Pub Date: April 12th, 1982
Publisher: Warner

Far more conventional, sentimental, and cheaply moralistic than Greeley's zesty best-seller The Cardinal Sins, this is nonetheless a readably commercial saga-mix (1950-1977) of tried-and-true formulas: two brothers loving the same woman; a priest's guilty agonizing over love and lust; a dab of Sane Eyre; and the ruthless doings of an amoral politico-on-the-rise (with a few subtle but nasty allusions to the Kennedys). The brothers are Sean and Paul, the two motherless sons of Chicago tycoon Michael Cronin--who plans out the boys' lives long in advance: Sean will be a Cardinal, vows Mike, and Paul will be President. Furthermore, foster-daughter Nora (an orphan raised from childhood by Mike and horrid Aunt lane) will be Paul's First Lady. And so it goes. . . sort of. Tediously noble Sean does go into the Church, rising despite himself--from a ghetto parish to Rome (as his Cardinal's controversial advisor on sexual doctrine) to Chicago's Vicar General-ship. Paul, after coming back from POW-dom in Korea, fakes his way through law school, becomes a dirty-tricks assistant to A. G. Robert Kennedy, then a congressman and senator.
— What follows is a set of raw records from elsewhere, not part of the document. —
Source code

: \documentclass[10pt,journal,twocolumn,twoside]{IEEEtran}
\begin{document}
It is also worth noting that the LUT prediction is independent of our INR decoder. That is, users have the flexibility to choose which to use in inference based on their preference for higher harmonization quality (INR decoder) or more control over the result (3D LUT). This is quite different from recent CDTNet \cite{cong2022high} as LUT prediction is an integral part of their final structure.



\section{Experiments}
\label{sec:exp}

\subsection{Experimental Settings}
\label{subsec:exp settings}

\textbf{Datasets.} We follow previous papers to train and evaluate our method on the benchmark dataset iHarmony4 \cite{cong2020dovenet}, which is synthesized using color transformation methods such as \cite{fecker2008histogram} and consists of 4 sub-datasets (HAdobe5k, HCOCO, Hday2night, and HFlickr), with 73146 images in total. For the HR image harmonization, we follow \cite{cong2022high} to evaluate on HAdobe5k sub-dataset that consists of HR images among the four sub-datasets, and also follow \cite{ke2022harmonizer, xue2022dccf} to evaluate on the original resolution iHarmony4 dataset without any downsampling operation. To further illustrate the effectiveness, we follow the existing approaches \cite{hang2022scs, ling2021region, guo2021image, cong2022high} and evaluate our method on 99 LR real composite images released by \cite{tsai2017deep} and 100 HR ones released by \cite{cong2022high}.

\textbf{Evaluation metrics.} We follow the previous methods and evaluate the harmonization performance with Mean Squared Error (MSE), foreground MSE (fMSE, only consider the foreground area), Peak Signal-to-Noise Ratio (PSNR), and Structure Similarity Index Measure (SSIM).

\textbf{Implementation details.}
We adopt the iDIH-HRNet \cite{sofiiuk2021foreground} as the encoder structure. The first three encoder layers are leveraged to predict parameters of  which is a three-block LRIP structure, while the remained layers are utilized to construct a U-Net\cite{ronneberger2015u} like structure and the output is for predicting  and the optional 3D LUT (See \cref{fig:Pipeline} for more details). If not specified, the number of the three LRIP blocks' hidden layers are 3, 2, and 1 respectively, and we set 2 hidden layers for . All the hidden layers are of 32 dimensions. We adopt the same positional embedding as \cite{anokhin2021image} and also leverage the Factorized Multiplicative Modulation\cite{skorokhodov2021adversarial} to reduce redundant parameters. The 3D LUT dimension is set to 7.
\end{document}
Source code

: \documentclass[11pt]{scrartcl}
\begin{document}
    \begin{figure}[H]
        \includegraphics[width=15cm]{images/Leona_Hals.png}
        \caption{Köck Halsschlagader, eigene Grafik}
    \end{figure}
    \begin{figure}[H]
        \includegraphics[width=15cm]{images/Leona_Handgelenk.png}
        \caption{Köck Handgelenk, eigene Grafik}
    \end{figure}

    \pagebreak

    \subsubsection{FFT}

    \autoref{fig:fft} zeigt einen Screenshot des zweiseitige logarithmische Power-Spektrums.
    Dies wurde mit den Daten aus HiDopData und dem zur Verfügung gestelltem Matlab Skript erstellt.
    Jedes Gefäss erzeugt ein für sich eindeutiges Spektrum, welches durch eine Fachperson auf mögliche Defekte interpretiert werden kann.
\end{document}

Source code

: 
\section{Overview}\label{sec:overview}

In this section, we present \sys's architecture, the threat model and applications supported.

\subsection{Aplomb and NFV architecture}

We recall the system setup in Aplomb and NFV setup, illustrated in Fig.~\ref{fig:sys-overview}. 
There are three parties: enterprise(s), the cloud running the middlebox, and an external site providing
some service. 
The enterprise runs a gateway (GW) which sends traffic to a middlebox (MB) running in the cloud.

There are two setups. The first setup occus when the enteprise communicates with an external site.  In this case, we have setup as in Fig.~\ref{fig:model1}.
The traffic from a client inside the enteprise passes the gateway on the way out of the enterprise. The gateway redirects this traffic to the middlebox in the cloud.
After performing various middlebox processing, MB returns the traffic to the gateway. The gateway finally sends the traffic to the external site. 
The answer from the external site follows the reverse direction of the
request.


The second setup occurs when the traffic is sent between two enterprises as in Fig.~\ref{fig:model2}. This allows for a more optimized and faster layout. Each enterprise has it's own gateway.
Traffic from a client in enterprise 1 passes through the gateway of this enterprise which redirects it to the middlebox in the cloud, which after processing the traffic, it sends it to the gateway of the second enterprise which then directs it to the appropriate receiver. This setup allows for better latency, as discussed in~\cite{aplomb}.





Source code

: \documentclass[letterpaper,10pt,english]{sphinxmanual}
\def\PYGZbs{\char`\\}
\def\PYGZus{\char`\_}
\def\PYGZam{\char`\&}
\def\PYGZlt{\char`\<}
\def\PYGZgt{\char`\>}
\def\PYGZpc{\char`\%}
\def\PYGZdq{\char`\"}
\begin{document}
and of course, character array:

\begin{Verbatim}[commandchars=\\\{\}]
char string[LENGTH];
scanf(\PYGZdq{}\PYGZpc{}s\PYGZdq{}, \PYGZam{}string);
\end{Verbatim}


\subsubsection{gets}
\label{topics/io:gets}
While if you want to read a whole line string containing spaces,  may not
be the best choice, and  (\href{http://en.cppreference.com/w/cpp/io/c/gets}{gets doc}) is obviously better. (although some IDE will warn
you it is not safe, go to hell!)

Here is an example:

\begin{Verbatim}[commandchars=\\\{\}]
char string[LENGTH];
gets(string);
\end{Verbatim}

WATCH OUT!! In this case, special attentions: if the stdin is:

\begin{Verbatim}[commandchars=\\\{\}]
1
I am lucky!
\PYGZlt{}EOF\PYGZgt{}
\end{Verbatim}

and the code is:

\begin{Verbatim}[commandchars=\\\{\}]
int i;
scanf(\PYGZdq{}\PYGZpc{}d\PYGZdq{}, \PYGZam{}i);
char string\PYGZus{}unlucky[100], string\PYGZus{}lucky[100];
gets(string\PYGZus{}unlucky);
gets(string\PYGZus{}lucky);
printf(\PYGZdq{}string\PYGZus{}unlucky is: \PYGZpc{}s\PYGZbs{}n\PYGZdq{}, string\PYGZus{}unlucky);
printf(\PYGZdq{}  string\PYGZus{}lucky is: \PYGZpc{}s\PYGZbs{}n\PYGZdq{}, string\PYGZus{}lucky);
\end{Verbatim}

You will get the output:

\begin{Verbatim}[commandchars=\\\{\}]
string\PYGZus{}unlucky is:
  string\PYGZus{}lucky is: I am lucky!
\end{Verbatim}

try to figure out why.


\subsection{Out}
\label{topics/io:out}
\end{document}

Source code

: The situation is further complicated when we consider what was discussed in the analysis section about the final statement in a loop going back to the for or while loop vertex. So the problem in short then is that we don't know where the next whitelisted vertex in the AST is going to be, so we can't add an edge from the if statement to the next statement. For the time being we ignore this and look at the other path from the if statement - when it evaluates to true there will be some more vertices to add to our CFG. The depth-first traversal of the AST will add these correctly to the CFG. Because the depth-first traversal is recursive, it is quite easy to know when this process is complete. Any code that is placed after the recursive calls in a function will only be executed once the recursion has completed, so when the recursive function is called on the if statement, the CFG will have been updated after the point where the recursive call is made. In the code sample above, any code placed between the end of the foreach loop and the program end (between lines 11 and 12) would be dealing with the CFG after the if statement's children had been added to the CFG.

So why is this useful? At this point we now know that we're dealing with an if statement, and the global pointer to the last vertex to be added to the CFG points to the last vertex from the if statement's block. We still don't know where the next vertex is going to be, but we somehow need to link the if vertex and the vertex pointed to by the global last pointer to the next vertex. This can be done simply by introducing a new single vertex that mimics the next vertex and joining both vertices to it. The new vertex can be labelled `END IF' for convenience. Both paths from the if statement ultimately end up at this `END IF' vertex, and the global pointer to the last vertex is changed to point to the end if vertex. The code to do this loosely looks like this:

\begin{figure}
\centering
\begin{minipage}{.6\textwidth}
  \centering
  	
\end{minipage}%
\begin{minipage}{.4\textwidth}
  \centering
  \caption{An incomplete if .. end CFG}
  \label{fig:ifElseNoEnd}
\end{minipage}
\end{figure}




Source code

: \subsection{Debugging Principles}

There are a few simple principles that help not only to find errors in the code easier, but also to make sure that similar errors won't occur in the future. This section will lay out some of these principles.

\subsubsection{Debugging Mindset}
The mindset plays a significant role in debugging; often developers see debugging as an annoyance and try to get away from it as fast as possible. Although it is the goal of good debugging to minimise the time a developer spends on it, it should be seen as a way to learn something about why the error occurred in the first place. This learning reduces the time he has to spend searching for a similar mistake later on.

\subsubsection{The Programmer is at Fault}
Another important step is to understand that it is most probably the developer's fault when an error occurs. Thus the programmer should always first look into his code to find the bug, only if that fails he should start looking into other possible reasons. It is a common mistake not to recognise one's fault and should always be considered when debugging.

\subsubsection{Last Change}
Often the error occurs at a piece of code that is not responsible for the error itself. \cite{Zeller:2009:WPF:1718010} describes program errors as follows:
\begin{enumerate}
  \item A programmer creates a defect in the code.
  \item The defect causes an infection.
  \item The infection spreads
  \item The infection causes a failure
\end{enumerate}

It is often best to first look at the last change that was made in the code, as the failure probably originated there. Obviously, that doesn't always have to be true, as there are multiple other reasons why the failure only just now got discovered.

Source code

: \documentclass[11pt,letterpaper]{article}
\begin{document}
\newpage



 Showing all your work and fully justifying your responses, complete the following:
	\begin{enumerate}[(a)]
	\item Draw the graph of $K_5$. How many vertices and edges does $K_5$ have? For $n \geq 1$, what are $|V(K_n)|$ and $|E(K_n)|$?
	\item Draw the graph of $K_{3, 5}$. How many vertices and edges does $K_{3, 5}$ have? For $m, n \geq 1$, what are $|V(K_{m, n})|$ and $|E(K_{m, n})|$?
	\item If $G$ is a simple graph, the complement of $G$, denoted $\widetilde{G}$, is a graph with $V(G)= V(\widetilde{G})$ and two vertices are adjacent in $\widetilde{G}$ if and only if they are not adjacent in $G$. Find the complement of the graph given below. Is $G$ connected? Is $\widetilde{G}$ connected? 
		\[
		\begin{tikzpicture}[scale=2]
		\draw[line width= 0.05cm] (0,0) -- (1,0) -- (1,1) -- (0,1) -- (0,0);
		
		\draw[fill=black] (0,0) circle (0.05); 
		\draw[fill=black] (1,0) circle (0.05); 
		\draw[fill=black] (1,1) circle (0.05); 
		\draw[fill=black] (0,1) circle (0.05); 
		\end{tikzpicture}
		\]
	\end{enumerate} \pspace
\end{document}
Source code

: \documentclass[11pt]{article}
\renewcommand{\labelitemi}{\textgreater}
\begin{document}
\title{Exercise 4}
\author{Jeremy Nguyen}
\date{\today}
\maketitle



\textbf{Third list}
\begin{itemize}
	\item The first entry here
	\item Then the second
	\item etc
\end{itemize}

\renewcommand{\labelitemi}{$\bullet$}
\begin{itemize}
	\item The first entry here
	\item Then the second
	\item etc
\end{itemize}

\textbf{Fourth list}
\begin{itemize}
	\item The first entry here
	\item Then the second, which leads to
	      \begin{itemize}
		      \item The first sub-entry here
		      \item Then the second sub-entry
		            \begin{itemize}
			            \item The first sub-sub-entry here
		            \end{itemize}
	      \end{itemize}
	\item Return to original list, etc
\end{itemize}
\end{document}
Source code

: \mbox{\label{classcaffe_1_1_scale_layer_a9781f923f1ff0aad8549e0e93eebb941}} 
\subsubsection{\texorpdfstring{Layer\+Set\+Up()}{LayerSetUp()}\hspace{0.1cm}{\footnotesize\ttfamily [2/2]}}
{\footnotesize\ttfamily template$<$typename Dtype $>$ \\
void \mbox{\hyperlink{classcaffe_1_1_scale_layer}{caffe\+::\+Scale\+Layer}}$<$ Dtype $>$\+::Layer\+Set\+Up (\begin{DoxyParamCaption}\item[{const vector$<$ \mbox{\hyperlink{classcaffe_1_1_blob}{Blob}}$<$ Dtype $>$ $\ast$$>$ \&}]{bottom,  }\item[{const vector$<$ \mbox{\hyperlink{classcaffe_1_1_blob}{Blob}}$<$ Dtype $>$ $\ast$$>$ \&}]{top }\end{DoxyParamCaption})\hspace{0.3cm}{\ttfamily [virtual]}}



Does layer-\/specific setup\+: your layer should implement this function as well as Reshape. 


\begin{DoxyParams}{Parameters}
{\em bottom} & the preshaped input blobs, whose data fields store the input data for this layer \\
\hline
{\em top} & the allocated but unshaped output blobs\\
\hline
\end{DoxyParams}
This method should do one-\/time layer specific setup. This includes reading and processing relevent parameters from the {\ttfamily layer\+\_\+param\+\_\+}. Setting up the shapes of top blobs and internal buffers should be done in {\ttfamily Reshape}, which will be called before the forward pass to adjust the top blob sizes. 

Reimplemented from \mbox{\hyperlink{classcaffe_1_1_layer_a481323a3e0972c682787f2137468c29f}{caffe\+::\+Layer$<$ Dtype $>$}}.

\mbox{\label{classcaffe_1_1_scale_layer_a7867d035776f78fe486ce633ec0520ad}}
And Nora does marry Paul, bearing several daughters, pushing Bobby K. into the White House pool, later taking over the Cronin Foundation. But the usual complications arise. Nora, of course, loves priest Sean, not Paul--and vice versa; so there's much yearning and stifling through the years (with one night of consummation--perhaps resulting in pregnancy). Paul, meanwhile, prefers extramarital sex anyway (though he does love Nora); his affairs lead to one suicide and one faintly Chapaquiddick-y accidental death. . . while Paul also resorts to murder in order to cover up his secret Korea cowardice. And, throughout, there are dark hints of old Mike Cronin's secrets--about the boys' mother (who supposedly died in a car crash), about Sean's true paternity. A familiar cornball stew, in other words, with little of the brisk de-cassocking that made The Cardinal Sins both un-preachy and shocking. But Greeley recycles the stock melodramatics with no-nonsense pacing and relative warmth--and though many will find guilty/humble Sean a first-class drip, his involvement in some complicated Vatican/sex issues adds a spot of ecclesiastical heft to this cheer-ful kitchen-sink of a family/church/politics saga.